Preparing a media release

Getting your small business noticed can be daunting, but a media release is a great tool for getting your name out there and attracting interest.

A good media release should highlight the main features of your news, include quotes from those involved and provide links and contact details for journalists and editors wishing to pursue the story.

Before you begin writing your media release it can be a good idea to spend some time reading, listening to, or watching stories from the outlets you are planning to approach. This will help you ensure your announcement is newsworthy and that your release is written in a way that will improve the chances of your story being picked up.

Make sure your announcement is newsworthy and that you write your media release in a way that will improve the chances of your story being picked up.

 The headline

This is the first part of your media release that journalists will see. It should be a concise, clear sentence that very briefly summarises the content of your release.

Resist the urge to write a clever pun or attention-grabbing headline. If your business is a child-friendly café that’s opening the first toy library in Geelong, ‘Child-friendly café to launch Geelong’s first toy library’ is a concise, effective and clear headline and immediately tells the journalist what your release is about.

Opening paragraph

The opening paragraph of your release should sum up your news. Again, this should be precise and cover only the most important details. Journalists are busy people and may not read to the bottom of your release. You want to make sure that you grab their attention at the beginning: try to include the 5 Ws: who, what, where, when and why. Think of your opening paragraph as the elevator pitch of your media release.

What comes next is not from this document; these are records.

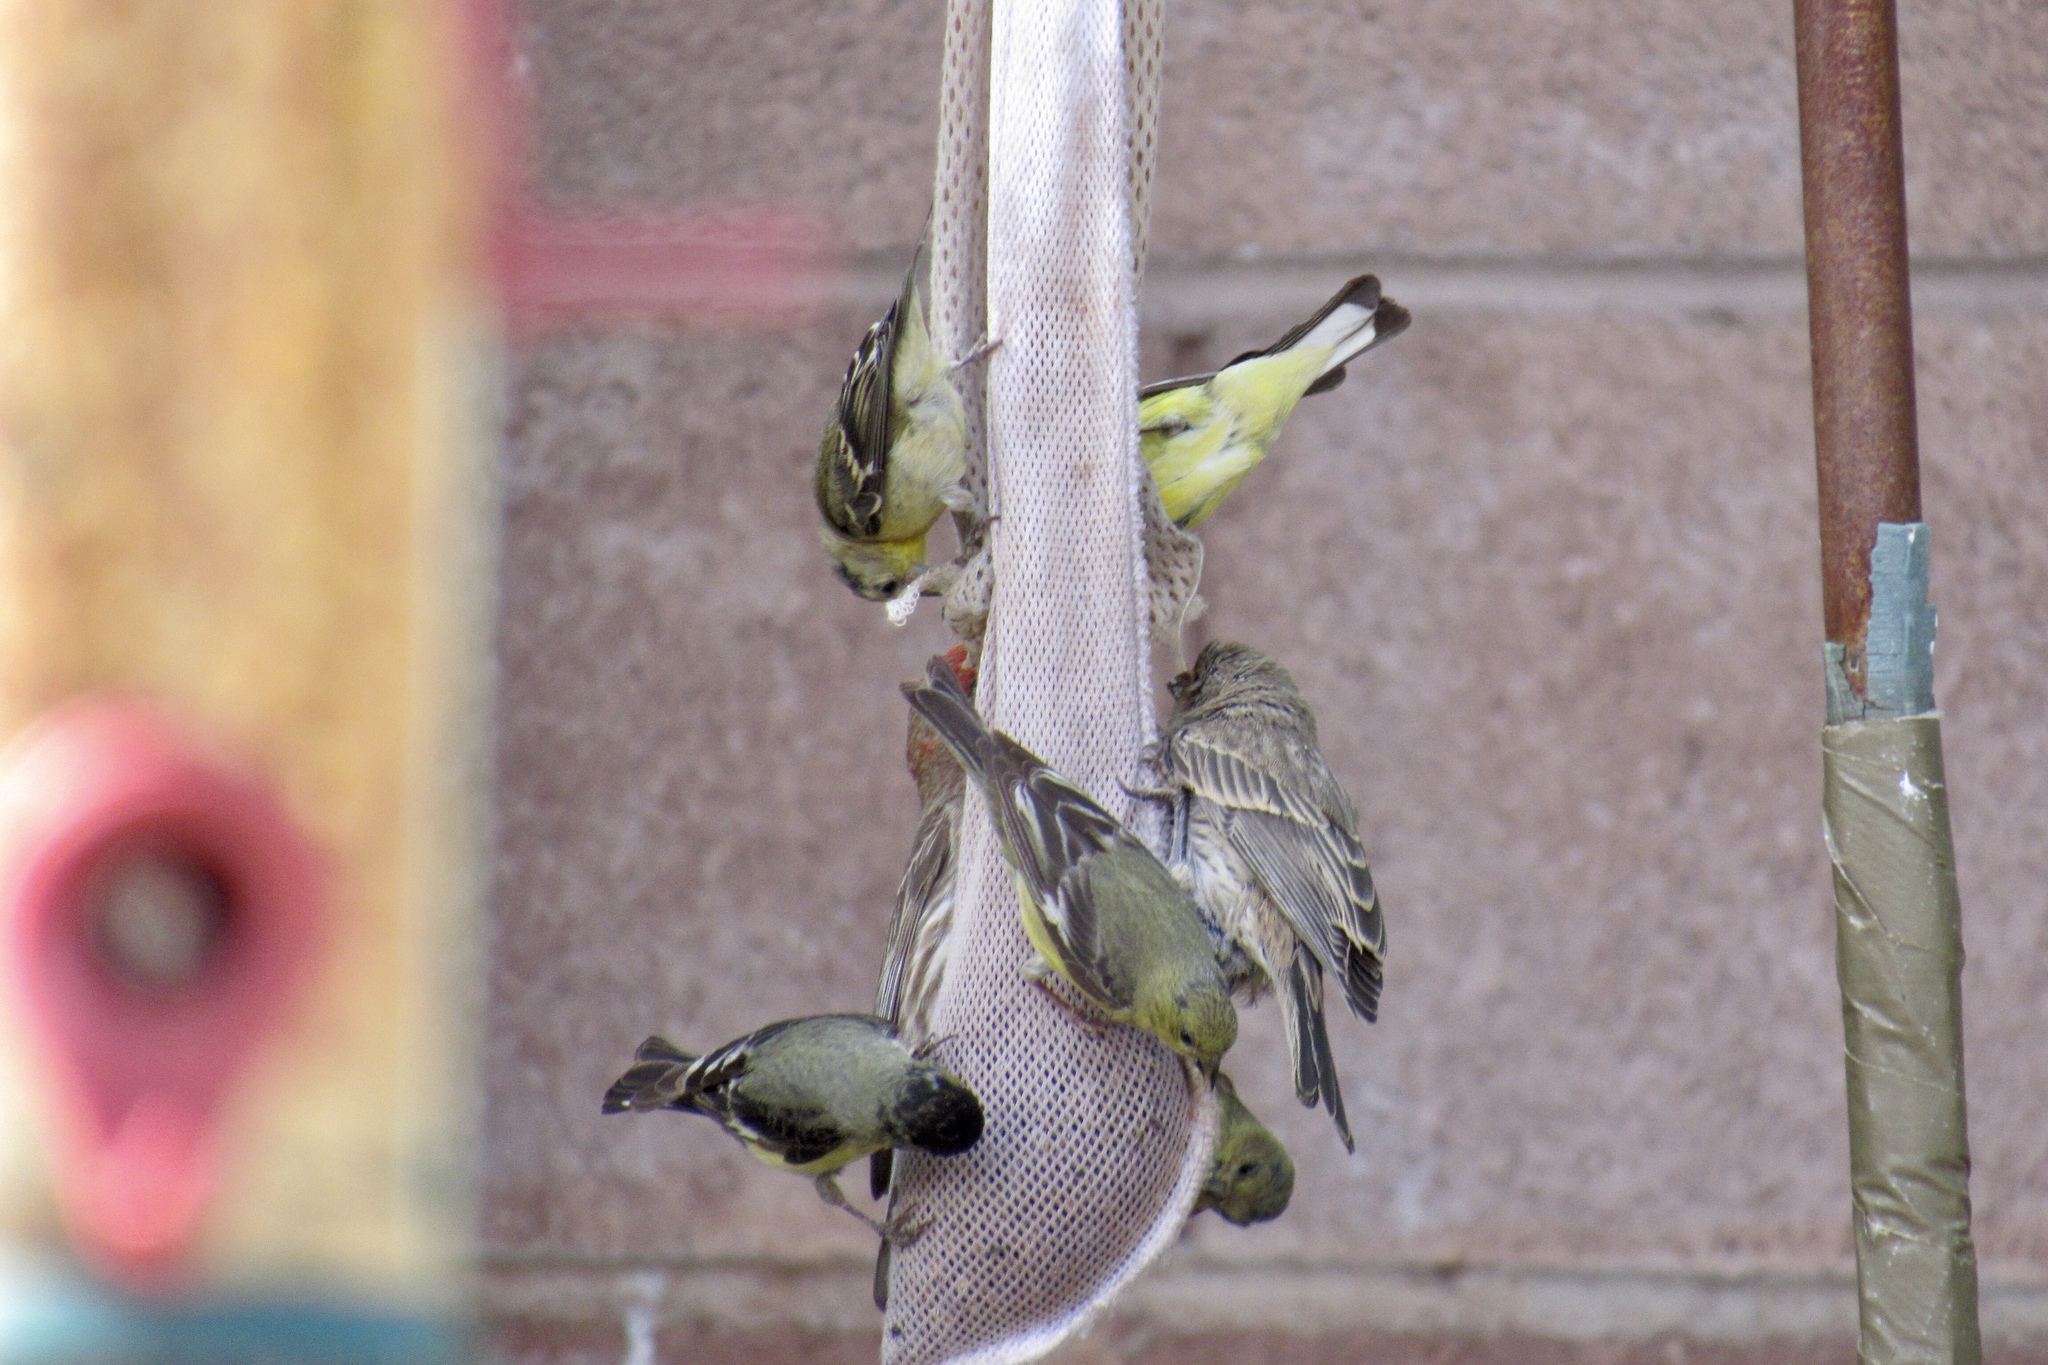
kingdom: Animalia
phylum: Chordata
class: Aves
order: Passeriformes
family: Fringillidae
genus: Spinus
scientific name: Spinus psaltria
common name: Lesser goldfinch
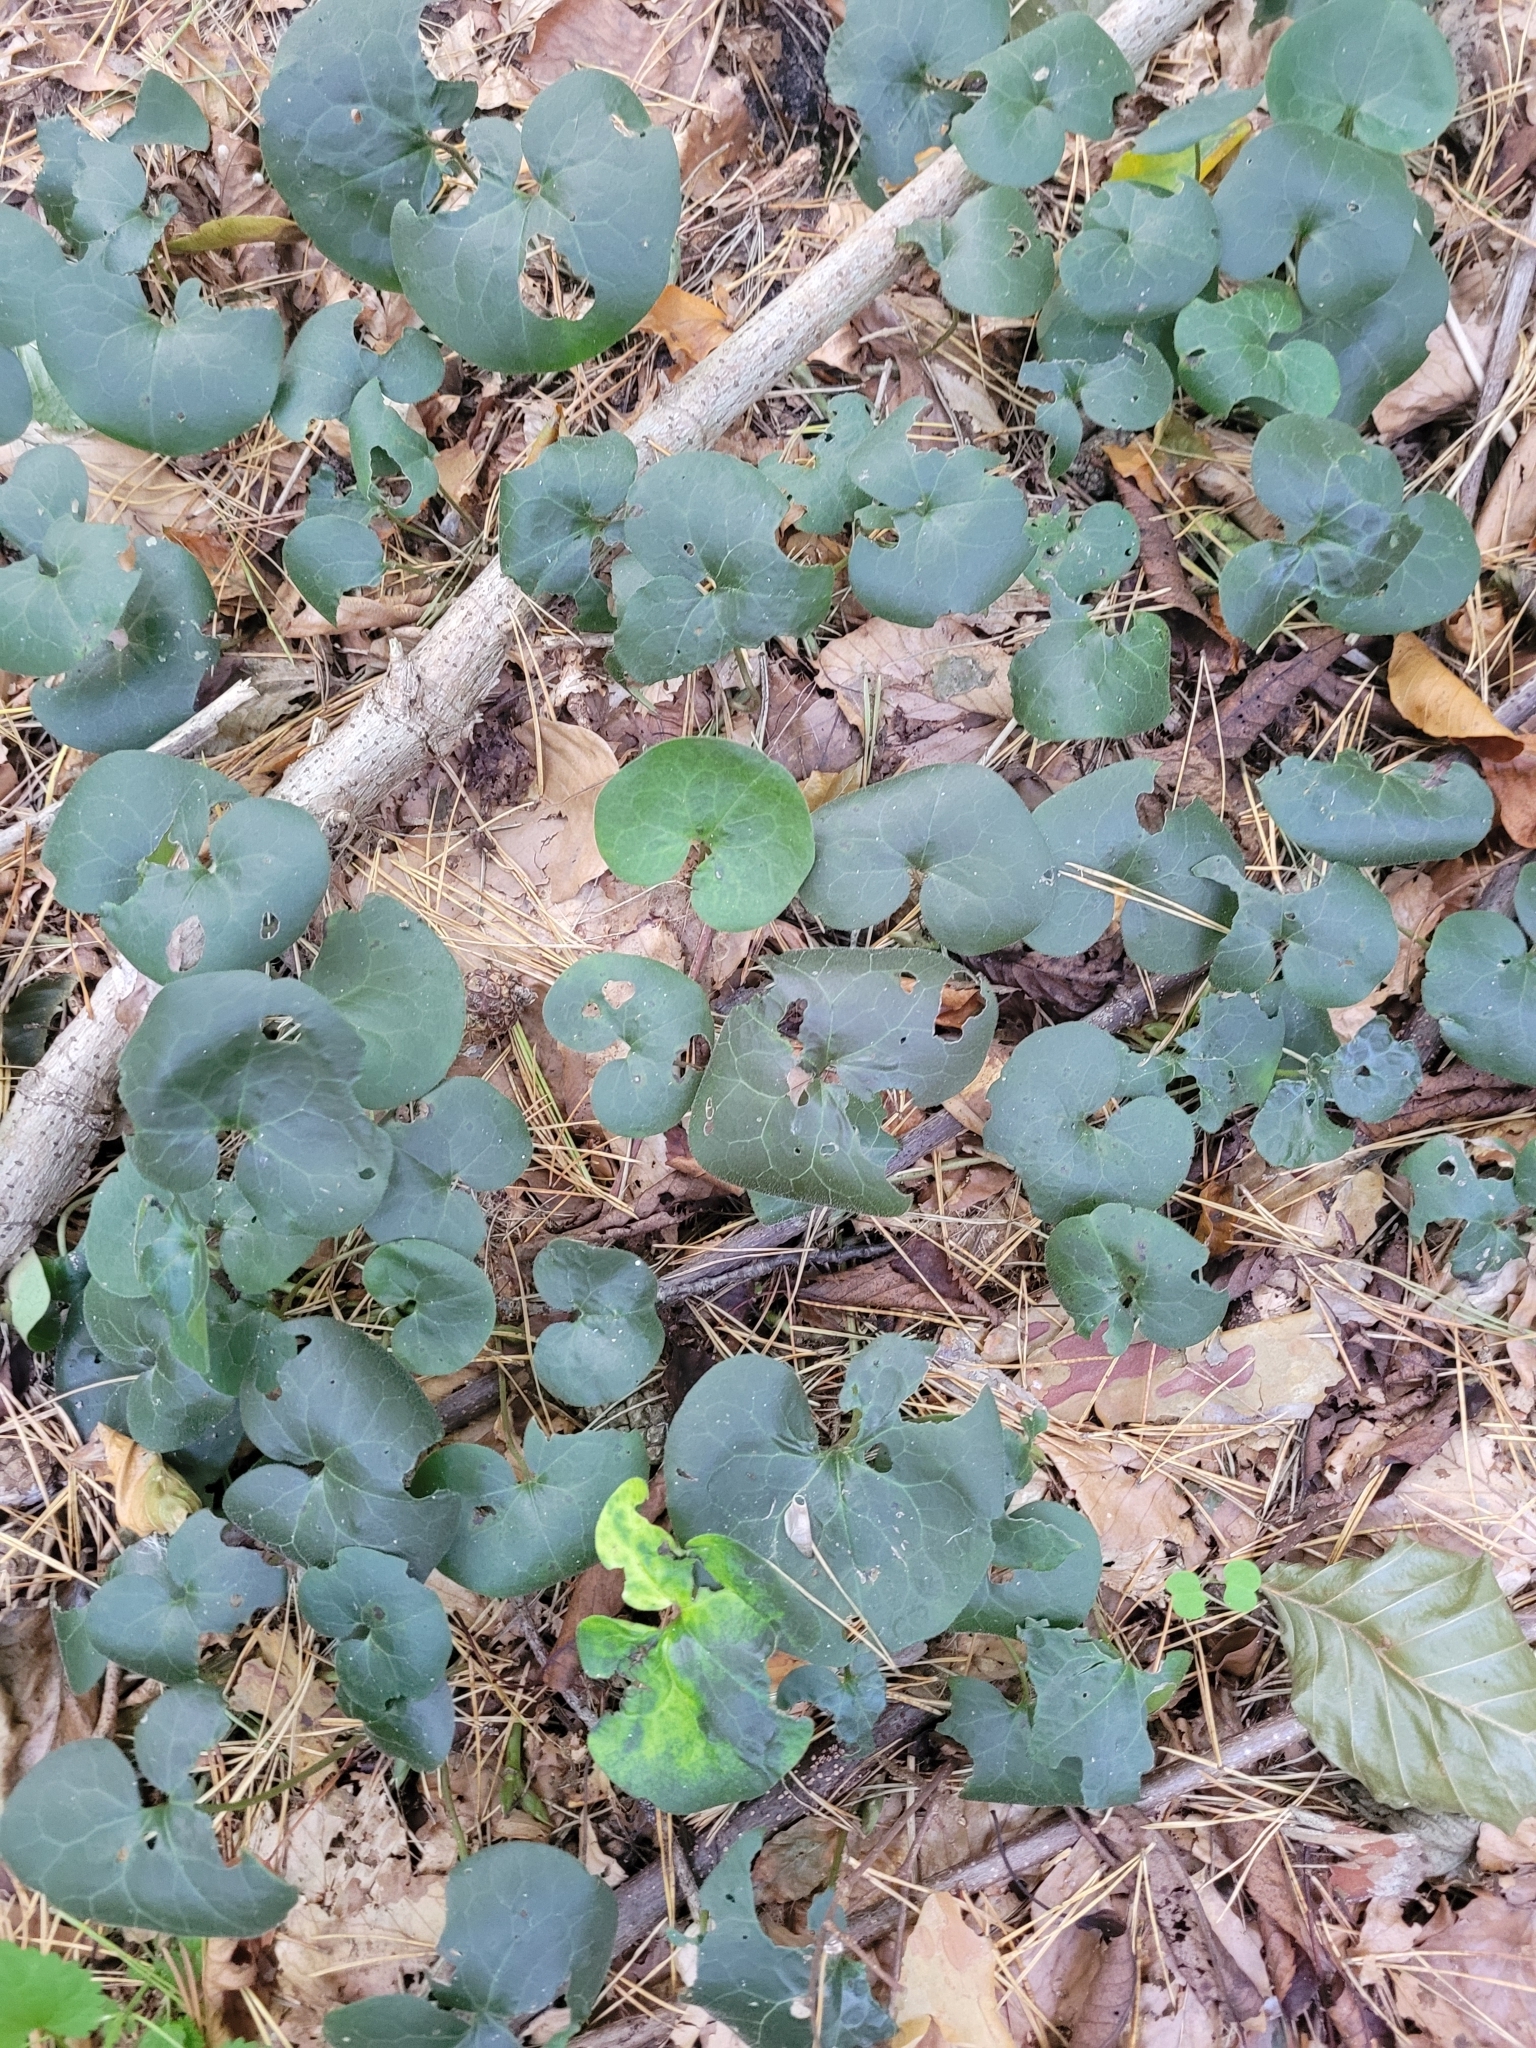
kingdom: Plantae
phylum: Tracheophyta
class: Magnoliopsida
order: Piperales
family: Aristolochiaceae
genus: Asarum
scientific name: Asarum europaeum
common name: Asarabacca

The following paragraphs are your opportunity to explain your news in more detail, add some catchy quotes and provide more information on your business.

Make sure to include two or three quotes from those involved in the story. Quotes could be from the head of your small business, or any significant stakeholders mentioned in the release. Quotes help to bring a personal element and add weight to your media release.


  • Write ‘media release’ at the top of the page
  • Include the date at the beginning of the first paragraph
  • Keep your media release to below 400 words – or under one page
  • At the end of your release, don’t forget to provide links to your website or further information, as well as the details of a media contact for journalists interested in following up on your story
  • If there is extra information that needs to be included but doesn’t fit in the body of your release (for example, background information on your business), you can include a ‘notes to editors’ section at the end.